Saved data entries
* * * *

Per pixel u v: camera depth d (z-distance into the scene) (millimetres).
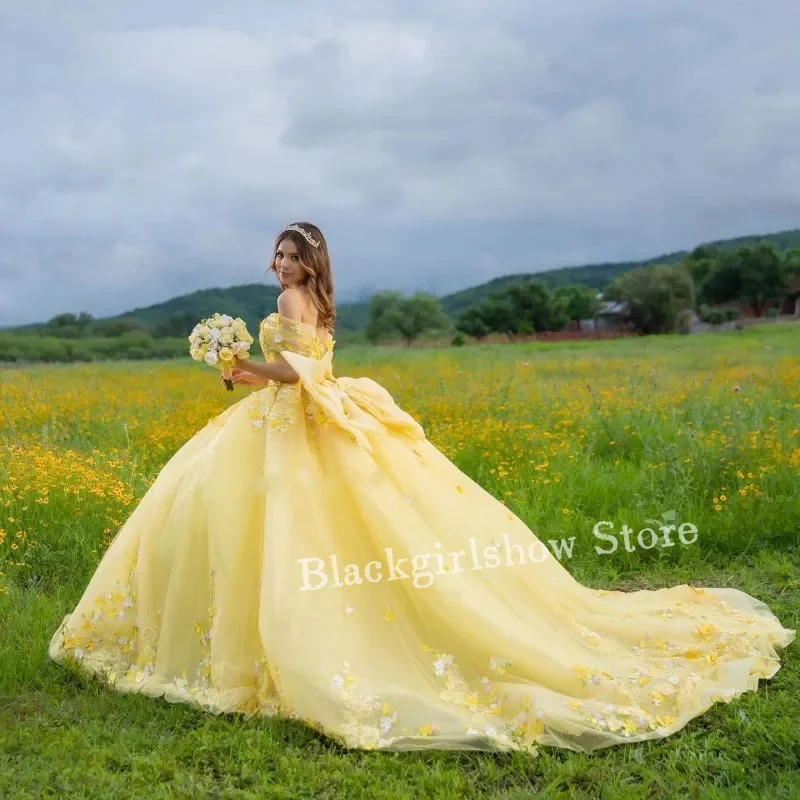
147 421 8906
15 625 4172
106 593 3846
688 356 17125
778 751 3125
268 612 3324
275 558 3410
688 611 4266
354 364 17469
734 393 9711
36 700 3562
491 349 26828
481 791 2961
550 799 2867
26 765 3031
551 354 21672
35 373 15023
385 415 3998
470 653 3438
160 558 3725
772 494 5961
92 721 3359
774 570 5082
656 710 3385
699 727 3330
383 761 3070
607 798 2875
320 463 3744
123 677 3670
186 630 3623
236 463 3717
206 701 3430
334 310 4121
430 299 56062
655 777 2979
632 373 12875
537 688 3367
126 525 4004
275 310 4000
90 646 3832
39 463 6027
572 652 3693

* * * *

_Exercise goal_:
Could you reproduce exactly the lines of the entries above, from the one with "26 765 3031" through the one with "632 373 12875", and nothing else?

_Solution to the problem_:
26 765 3031
551 354 21672
35 373 15023
385 415 3998
470 653 3438
160 558 3725
772 494 5961
92 721 3359
774 570 5082
656 710 3385
699 727 3330
383 761 3070
607 798 2875
320 463 3744
123 677 3670
186 630 3623
236 463 3717
206 701 3430
334 310 4121
430 299 56062
655 777 2979
632 373 12875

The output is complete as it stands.